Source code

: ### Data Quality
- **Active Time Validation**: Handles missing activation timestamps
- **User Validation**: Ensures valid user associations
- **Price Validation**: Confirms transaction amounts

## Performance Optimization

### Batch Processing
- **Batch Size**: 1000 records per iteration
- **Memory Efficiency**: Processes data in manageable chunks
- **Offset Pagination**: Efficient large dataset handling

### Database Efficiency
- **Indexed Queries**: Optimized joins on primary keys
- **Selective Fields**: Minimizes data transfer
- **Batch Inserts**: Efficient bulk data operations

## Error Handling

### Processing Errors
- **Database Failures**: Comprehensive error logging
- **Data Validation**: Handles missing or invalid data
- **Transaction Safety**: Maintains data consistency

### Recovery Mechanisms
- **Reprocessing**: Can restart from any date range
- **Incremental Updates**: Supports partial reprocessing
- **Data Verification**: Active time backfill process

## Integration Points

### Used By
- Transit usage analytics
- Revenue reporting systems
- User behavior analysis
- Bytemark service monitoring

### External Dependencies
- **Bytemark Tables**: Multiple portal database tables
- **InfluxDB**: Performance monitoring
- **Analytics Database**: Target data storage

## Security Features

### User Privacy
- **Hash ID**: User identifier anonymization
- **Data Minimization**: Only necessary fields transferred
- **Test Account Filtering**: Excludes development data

...

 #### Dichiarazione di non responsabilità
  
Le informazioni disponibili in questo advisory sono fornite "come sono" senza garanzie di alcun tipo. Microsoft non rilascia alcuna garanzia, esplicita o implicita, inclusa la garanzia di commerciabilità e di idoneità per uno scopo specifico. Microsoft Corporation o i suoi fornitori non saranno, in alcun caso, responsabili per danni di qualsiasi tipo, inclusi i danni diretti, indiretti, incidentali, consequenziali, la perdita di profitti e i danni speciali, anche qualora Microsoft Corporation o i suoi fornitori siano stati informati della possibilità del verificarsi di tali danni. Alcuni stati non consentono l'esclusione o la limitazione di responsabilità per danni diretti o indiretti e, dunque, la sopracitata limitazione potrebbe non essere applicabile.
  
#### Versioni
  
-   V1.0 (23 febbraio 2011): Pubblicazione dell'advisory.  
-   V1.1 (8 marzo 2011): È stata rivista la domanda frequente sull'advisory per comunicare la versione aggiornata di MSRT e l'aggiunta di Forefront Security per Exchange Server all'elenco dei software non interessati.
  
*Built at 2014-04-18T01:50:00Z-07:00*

EXERCISE: Write out exactly the lines above from the line with "- **InfluxDB**: Performance monitoring" through the line with "- **Test Account", both of them included, and leave out all other lines.

TASK ANSWER:
- **InfluxDB**: Performance monitoring
- **Analytics Database**: Target data storage

## Security Features

### User Privacy
- **Hash ID**: User identifier anonymization
- **Data Minimization**: Only necessary fields transferred
- **Test Account Filtering**: Excludes development data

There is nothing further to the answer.